Support Questions

Find answers, ask questions, and share your expertise

HBASE import/export questions

avatar
Rising Star

Some questions regarding import/export in HBASE :

I used below command to export a table :

/usr/bin/hbase org.apache.hadoop.hbase.mapreduce.Export emp /tmp/emp

But could not find the output anywhere on the host - but finally found it within hdfs. What is the way to export to file system directory?

Will import work only if the table is empty of data?

So truncate table (to delete all data in table) needs to precede import command?

Or is there an overwrite option in import (to overwrite existing data in table)?

Is it possible to append data with import ie table already has some data and we want to add more data with import.

Also is there any way to extract the table schemas including 'create table' from hbase - or is 'describe <table>' the only way?

Appreciate the insights.

3 REPLIES 3

avatar
Super Guru

"What is the way to export to file system directory?"

You cannot do this. The MapReduce job can only write to HDFS as it is running across many nodes. Use the HDFS cli to copy the files to the local FS if you have this requirement.

"Will import work only if the table is empty of data?"

No, the import job does not require the table to be empty.

"Is it possible to append data with import ie table already has some data and we want to add more data with import."

This is essentially how the Import job works. The original timestamp on the exported data is preserved. So, if your destination table has a Key with a newer timestamp, you would not see the older data after import.

"Also is there any way to extract the table schemas including 'create table' from hbase - or is 'describe <table>' the only way?"
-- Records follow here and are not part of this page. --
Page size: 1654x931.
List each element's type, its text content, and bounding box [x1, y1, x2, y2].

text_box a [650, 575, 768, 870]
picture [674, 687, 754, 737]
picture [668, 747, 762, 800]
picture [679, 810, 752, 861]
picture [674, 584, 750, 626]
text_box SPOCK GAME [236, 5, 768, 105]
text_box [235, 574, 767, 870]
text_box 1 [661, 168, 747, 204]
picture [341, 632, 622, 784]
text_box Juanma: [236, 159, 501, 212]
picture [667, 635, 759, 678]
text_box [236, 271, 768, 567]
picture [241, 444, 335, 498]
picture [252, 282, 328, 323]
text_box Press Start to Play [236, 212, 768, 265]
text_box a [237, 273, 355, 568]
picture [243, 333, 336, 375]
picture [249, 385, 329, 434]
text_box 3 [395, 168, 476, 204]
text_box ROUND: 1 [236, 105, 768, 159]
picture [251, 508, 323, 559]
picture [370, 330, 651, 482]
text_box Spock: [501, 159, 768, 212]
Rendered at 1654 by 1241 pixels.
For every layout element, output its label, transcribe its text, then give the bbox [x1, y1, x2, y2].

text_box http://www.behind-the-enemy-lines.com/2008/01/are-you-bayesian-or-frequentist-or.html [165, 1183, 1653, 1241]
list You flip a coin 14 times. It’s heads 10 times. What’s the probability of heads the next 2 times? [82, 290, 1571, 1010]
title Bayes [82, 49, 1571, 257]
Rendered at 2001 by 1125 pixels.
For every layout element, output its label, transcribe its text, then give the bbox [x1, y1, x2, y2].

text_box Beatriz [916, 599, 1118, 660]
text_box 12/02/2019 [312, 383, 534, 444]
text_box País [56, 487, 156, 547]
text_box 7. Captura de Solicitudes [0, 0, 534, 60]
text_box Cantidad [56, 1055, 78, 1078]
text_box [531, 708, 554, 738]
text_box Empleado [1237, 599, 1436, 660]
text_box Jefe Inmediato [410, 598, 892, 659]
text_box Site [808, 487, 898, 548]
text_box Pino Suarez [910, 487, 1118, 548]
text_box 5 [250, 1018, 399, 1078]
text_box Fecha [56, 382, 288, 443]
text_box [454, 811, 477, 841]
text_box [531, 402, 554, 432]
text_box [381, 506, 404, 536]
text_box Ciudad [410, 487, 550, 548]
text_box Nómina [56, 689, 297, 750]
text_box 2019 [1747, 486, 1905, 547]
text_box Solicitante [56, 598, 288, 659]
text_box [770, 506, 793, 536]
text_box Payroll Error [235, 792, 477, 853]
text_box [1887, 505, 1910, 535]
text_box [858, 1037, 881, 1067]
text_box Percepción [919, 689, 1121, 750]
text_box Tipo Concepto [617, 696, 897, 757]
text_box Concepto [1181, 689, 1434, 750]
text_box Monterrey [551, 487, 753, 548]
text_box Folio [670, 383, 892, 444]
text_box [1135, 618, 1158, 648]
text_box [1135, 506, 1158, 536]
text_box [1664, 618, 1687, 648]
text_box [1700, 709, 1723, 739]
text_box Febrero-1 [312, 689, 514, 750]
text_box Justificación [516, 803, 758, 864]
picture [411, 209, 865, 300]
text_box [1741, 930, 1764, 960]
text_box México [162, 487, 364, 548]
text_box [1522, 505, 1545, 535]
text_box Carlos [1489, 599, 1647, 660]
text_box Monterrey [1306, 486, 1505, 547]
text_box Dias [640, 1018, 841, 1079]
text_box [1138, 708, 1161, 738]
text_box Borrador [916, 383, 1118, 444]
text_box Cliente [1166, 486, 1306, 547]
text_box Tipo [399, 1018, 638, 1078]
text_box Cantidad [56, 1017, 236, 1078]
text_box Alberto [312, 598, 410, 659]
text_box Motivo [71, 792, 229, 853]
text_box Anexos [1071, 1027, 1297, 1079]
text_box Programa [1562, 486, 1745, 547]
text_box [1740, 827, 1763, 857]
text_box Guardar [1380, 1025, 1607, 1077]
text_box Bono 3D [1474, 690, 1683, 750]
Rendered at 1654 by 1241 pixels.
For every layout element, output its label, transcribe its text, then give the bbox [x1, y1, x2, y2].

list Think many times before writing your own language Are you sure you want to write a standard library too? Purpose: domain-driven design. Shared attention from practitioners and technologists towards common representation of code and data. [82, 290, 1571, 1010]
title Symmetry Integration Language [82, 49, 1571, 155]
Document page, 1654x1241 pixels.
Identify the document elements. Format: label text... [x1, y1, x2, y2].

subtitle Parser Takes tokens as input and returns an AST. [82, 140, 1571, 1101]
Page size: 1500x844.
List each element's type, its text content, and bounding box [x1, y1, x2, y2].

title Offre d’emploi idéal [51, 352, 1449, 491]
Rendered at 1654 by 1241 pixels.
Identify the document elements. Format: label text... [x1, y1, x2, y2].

Describe is the only way. However, you may want to consider using HBase Snapshots instead of these Export/Import mapreduce jobs. Snapshots implicitly hold onto the schema, but, upon restore, would re-set the table to the exact state (as opposed to Import's "merge")

avatar
Rising Star

I have a hbase table with 3 rows. I export the table.

Then I delete 1 row.

Then I import from the exported data from step 1.

There are still only 2 rows in the table.

???

avatar
Super Guru

You're probably running in the leftover tombstone from a delete: https://hbase.apache.org/book.html#_delete

Compact your table and then run the import.